Daniel August 26, 2009 12:23 pm (Pacific time)

Daniel actually Alberta is more like a watered down version of Texas , and Texas is like a whole nuther country . Maybe we can annex them off to form a new nation , and throw in Oklahoma to boot , call it Altexahoma . I remember watching the yellow rose at the movies when young , it was the first time I saw a women get shot in a movie , we certainly have gotten a bit more violent in the cinema since .


Henry Ruark August 25, 2009 8:29 am (Pacific time)
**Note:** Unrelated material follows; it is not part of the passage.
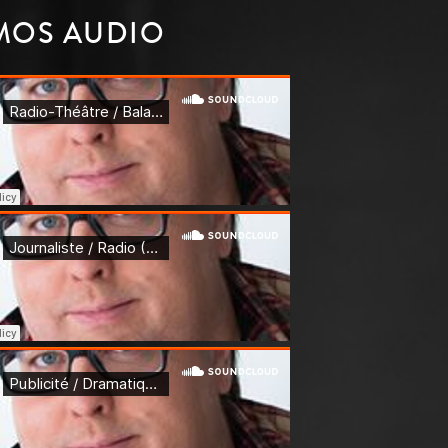
MOS AUDIO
Friend Daniel: Forigve: Yrs typical of many even in U.S., but "suasion" is only one major tool of anyone seeking to be "strong" in office. Ever since "Old Hickory" Jackson, many other major ways exist, most "invisible" since buried within party-pattern. Then there's malign misuse, as in Bush/Cheney (reverse ?!) with cabal confirmed to consolidate attack on real vulnerabilities. TRUE public opnion can bring,recently demonstrated (Nov. 4 !) massive mandates demanding reform...now well underway despite desperate attacks to devastate, deny, delay and defeat. Watch what will be coming next, for test of both the pattern and this President.
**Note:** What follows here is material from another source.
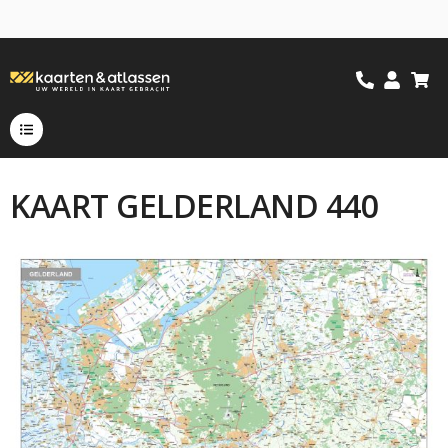
KAART GELDERLAND 440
Daniel Johnson August 24, 2009 4:31 pm (Pacific time)

Mike H.: I had high hopes for Obama, as many people did, but I think it might turn out that he is still too much a captive of the overall system. The only real power the president has is of suasion. He can veto, but that's the extent of his power. It's all the senators and representatives that have to be re-elected in the field who can be problematic. In Canada, the prime minister has nearly autocratic power which is both a good and bad thing, depending on your orientation. Thanks for you encouraging comment.


Mike H. August 24, 2009 2:12 pm (Pacific time)

Pfeifengesicht: A face that desires a fist in it. LOL I learned that one a while ago. Good article, thanks for writing with respect. What do you think of our current president?